Have your cake and eat it too: Rapid model development and stable, high-performance deployments
Christian Bourjau, Jakub Bachurski
At the boundary of model development and MLOps lies the balance between the speed of deploying new models and ensuring operational constraints. These include factors like low latency prediction, the absence of vulnerabilities in dependencies and the need for the model behavior to stay reproducible for years. The longer the list of constraints, the longer it usually takes to take a model from its development environment into production. In this talk, we present how we seemingly managed to square the circle and have both a rapid, highly dynamic model development and yet also a stable and high-performance deployment. We ship sklearn-based models in a real-time service that guarantees 24/7 uptime with low latency (ms) responses. Simultaneously, we adhere to strict regulatory and security policies, where every model must remain available for 3-5 years, while its dependencies are kept up-to-date. As the basis, we are using ONNX as a technology to transform our dynamic Python pipelines into static, low-overhead model definitions. To ensure the cost of the model transformation does not slow down our Data Scientists, we have developed an open-source library named Spox, to streamline these operations as much as possible. Combined with an apt model serving infrastructure, we can satisfy the needs of our data scientists (fast development and deployment) and those of corporate IT (vulnerability-free, year-long stability) without compromising efficiency.
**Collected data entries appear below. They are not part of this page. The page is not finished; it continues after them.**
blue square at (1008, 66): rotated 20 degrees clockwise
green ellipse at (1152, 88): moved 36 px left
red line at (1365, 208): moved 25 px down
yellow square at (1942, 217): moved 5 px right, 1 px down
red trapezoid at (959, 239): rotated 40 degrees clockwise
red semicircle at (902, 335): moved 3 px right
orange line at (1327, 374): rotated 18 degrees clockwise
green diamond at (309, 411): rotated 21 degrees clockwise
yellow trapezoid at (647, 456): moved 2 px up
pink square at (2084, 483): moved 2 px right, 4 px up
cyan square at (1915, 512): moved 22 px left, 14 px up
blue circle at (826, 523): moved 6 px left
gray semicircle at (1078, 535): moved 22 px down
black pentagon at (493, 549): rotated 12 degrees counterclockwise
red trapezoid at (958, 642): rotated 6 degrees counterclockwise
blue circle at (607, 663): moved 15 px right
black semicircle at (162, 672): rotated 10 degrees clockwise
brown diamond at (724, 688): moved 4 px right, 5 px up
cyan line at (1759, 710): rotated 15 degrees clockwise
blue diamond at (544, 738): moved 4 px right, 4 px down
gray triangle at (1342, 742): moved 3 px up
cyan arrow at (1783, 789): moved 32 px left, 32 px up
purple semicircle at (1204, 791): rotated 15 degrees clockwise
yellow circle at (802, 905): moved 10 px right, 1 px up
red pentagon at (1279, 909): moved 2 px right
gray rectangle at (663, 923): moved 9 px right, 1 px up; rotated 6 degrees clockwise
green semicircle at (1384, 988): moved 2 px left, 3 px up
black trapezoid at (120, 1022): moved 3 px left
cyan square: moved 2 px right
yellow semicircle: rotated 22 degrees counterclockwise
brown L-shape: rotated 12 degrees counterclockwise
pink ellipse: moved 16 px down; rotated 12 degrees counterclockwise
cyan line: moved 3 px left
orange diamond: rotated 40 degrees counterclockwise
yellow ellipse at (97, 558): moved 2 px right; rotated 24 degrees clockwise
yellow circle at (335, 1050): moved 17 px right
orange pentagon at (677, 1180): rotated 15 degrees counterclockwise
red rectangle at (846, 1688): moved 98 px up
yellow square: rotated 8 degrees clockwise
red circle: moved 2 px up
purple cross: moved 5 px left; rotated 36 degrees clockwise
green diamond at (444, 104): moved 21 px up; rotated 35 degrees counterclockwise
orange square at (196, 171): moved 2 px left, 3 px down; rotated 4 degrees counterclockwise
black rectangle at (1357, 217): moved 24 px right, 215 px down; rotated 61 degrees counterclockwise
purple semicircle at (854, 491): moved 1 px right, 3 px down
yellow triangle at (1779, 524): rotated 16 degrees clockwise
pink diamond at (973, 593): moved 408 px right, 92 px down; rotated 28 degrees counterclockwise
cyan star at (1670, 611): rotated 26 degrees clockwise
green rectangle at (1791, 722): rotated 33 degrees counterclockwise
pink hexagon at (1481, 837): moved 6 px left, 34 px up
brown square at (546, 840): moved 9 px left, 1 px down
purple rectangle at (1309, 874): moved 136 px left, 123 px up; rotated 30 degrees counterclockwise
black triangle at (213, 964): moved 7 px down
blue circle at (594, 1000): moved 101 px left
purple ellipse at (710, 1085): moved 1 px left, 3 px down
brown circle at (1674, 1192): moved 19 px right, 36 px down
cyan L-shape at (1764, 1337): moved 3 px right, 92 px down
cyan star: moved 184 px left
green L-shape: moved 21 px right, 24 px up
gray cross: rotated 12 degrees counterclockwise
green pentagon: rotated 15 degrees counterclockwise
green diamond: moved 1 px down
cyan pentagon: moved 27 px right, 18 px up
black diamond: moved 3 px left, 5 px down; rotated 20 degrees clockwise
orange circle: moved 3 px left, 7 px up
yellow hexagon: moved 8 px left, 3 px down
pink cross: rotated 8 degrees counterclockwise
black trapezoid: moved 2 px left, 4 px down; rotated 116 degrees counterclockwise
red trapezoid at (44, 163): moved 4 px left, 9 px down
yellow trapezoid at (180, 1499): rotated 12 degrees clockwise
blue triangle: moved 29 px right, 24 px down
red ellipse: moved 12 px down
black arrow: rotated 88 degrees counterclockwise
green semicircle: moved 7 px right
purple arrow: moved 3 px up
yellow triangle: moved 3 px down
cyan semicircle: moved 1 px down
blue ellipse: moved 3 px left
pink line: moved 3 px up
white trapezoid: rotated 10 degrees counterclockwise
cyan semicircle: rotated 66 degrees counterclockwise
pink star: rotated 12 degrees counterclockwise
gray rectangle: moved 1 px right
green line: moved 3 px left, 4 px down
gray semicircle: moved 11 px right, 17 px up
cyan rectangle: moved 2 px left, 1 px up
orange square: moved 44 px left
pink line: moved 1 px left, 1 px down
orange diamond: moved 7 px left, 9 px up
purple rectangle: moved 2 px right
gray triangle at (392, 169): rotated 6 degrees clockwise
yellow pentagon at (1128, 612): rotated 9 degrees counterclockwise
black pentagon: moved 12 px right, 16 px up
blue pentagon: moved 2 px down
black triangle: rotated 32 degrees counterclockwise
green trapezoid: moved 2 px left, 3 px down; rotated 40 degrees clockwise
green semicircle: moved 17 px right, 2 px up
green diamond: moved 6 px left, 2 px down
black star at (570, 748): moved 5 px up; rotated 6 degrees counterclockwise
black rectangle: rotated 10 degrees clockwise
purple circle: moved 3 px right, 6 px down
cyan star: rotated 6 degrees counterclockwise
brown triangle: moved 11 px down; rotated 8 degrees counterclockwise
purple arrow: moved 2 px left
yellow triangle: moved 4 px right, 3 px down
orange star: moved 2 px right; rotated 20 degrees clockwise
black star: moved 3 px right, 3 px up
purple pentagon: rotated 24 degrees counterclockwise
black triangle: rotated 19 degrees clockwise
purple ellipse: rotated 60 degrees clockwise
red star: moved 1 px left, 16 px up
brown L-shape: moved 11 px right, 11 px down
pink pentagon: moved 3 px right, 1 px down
With a PhD in experimental particle physics, Christian has a passion for the intersection of cutting-edge data science and modern software engineering. His work at QuantCo is centered around creating efficient tools for data scientists with a clean and maintainable path toward production. That pursuit has led him deep into ONNX and its related ecosystem over the last year.
Currently studying Computer Science at the University of Cambridge, Jakub’s interests are primarily in algorithm design and programming languages. He put those interests to use designing the Spox framework for ONNX as a Software Engineer at QuantCo.